The Tyne and Wear Public Transport Users Group (PTUG) said too many passengers “are being treated as second-class citizens, left standing at stops in freezing temperatures waiting for services that often fail to arrive”.
Calling for companies to reverse cuts to services and give drivers a “more attractive offer”, spokesperson Alistair Ford added: “We know that bus companies are facing pressures from rising costs and staff shortages but the fact remains that passengers in our region are relying on services in serious decline.
"We don’t have frequent services or real-time information at bus stops like London, so passengers often face standing at freezing cold stops for long periods waiting for their buses.
"When your service has been cut to once an hour or every half hour, a cancellation of your bus can cause serious delays and disruption.”
Steve Walker, managing director at Stagecoach North East, told the JTC staff shortages are “no secret”, but insisted that the situation is improving.
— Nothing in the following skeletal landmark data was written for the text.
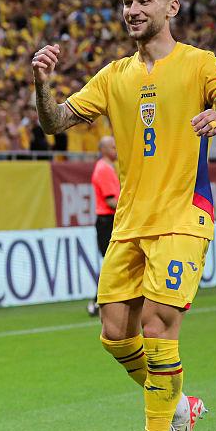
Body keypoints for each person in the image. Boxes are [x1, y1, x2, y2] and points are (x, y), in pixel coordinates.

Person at [32, 0, 216, 431]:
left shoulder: (199, 63)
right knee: (115, 334)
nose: (132, 10)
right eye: (127, 1)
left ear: (171, 8)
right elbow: (54, 122)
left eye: (143, 1)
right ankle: (180, 404)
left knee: (158, 328)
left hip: (183, 215)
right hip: (130, 222)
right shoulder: (114, 75)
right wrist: (42, 86)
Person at [87, 135, 119, 317]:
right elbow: (111, 201)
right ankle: (97, 301)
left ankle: (99, 301)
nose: (116, 149)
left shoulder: (107, 167)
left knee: (112, 263)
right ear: (104, 150)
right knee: (112, 263)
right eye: (113, 147)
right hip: (108, 220)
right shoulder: (104, 169)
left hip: (108, 220)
He also called for more bus priority routes to help drivers beat congestion and improve reliability and punctuality.
He added: “It will depend on getting the money from the Government, but that is key to getting proper reliability into the bus services and greater passenger confidence.”
Ben Maxfied, business director of Go North East, said: “We have spent a lot of time over the last few weeks producing a strategy for ourselves to ensure we are getting back to those high levels of service delivery.
"We will keep working on that in the coming weeks and months to make sure we get there.”